AMERICAN print and electronic media are currently inundated with reports of former President Donald Trump following his conviction as a criminal. He has launched a vehement attack on the rule of law, criticizing the justice system and thereby exposing the gravity of the choice awaiting America’s voters in the upcoming elections. Trump’s conviction on all counts in his first criminal trial affirmed the principle on which the United States is founded—that everyone is equal before the law and that no one, not even a billionaire and former or possibly future president, enjoys impunity. However, the troubling aspect is that top Republicans have joined his assault on the justice system, seemingly unaware of the threat to those fundamental values at this critical juncture.
According to Trump, “This was a rigged, disgraceful trial. The real verdict is going to be on November 5, by the people, and they know what happened here,” Trump said minutes after a jury foreperson announced he was guilty on 34 felony charges of falsifying business records to hide a hush money payment to an adult film star. After returning to Trump Tower and greeting supporters with a clenched fist, Trump issued a written statement that made clear that he views his own fate and the nation’s as indistinguishable — a familiar hallmark of a dictatorial leader. “I’m a very innocent man, and it’s okay, I’m fighting for our country. I’m fighting for our Constitution. Our whole country is being rigged right now,” Trump wrote.
President Joe Biden’s campaign shares the belief that the ultimate judgment on Trump will come in the general election. Despite the verdict, they emphasize that keeping Trump out of the Oval Office hinges on voting. Tyler, from Biden’s campaign, asserts that Trump will likely be the Republican nominee, emphasizing the unprecedented threat he poses to democracy. Trump’s conviction by a unanimous New York jury represents a significant low in his tumultuous life, marked by financial highs and lows, multiple marriages, TV stardom, legal issues, his 2016 outsider election win, and his norm-shattering presidency, culminating in attempts to undermine democracy post-2020 loss.
Among an electorate that Trump has constantly polarized, the verdict is being viewed as biased and one-sided. But in truth, this is a sombre and even tragic passage of US history. Americans have never seen an ex-president convicted of a crime, and a country already torn apart by bitter political and cultural polarization is likely in for a rocky time. The implications are enormous. They begin with the potential consequences for an election in five months that could be decided by the shift of just a few thousand votes in a few states. Trump has been preparing voters for months for the possibility that he would be found guilty in a case that prosecutors said centred around a bid to mislead voters in 2016. He has claimed his four criminal indictments are a plot by Biden to destroy him. In essence, he has been working to shatter his greatest norm yet — the idea that it would be unthinkable for a felon to serve as President.
No one can know how voters will react to Trump’s latest moment of ignominy. His conviction will certainly energize his loyal base and his campaign will try to create a backlash to the verdict among more moderate voters. If they succeed, judgment may come to be remembered as the day Biden lost the election. Or, the guilty verdict could play into Biden’s campaign theme that his predecessor is too corrupt and extreme to serve as president again. Moderate and suburban voters whom Trump has always struggled to attract could be further alienated.
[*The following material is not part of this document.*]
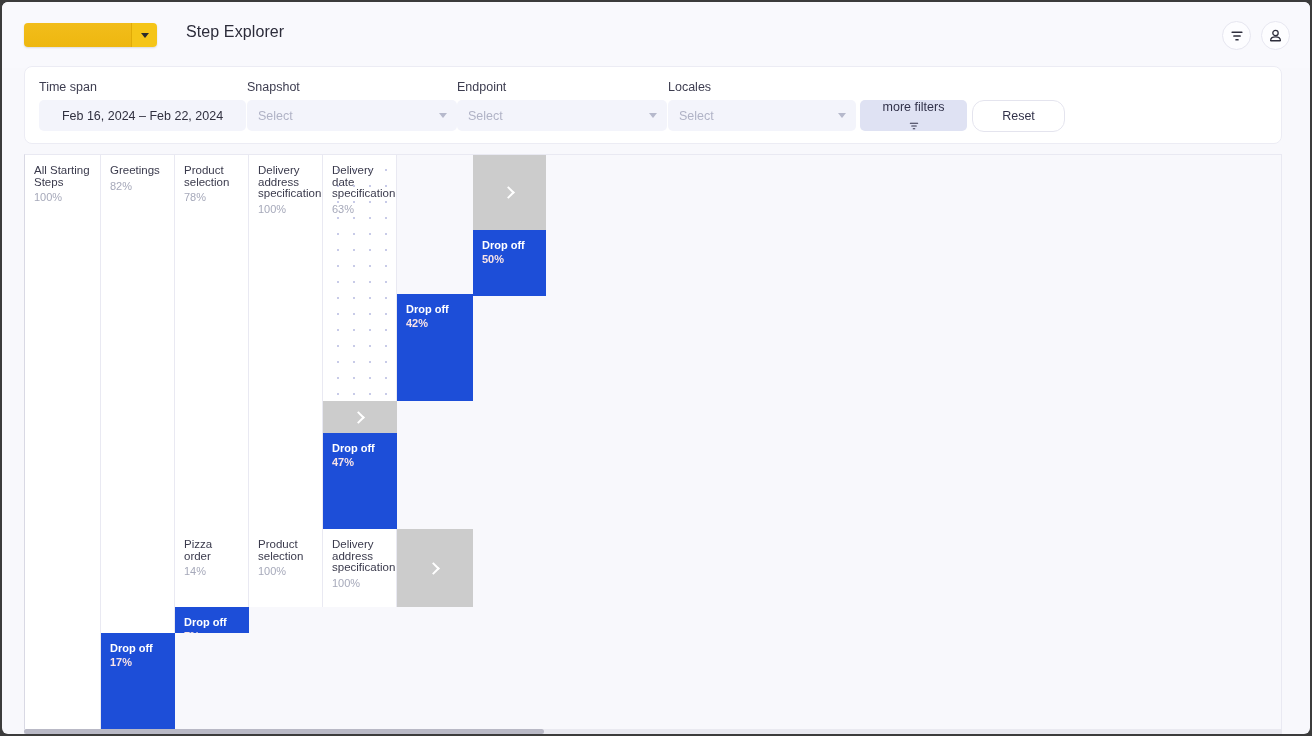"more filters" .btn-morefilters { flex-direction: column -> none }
But Trump’s tactics and his capacity to shape the views of his supporters — with the aid of the conservative media machine — will inevitably mean that the legal system will join the electoral system as another essential institution of American governance that is now viewed as illegitimate by millions of citizens.
And if it is Trump who raises his hand to swear to preserve, protect and defend the Constitution on January 20 as the 47th president, America will be led by a criminal whose duties will include being the symbolic head of the justice system. The danger is acute because with his attempt to stay in power after losing the 2020 election, Trump has already shown he will do what it takes to save himself, even if his actions catastrophically hurt democratic institutions.
Trump’s call to take arms for a campaign against the legal system will mean that every Republican will be forced to put it at the centre of their 2024 campaigns. That is going to create a torrent of poison that will be likely worse than we saw in the ‘Stop the Steal’ campaign that preceded January 6. And that is going to further unsettle an already sensitive country. Moderate and highly educated Americans were worried about ‘Stop the Steal’ campaign which created widespread doubt about the honesty of our electoral system and led many people to believe that fraud had been committed in 2020, are now worried about the tirade Trump and his fellow Republicans are going to unleash in coming days to secure victory at the pools.
The charges against him were not just cooked up by prosecutors as Trump claimed. They were brought by a grand jury. The ex-president was offered the presumption of innocence until proven guilty, and he was judged by a jury of his peers. Even now, the Constitution which he claims, has been hijacked will protect him with a full array of appeals, as in all of his other criminal cases. But once a jury has delivered a verdict, justice is considered served. So the immediate Republican attacks on the judge, the court and the verdict represent an extraordinary effort by one of the country’s two major political parties to turn against the integrity of the legal system which perhaps is bound to fail.
—The writer is Former Civil Servant and Consultant (ILO) & International Organisation for Migration.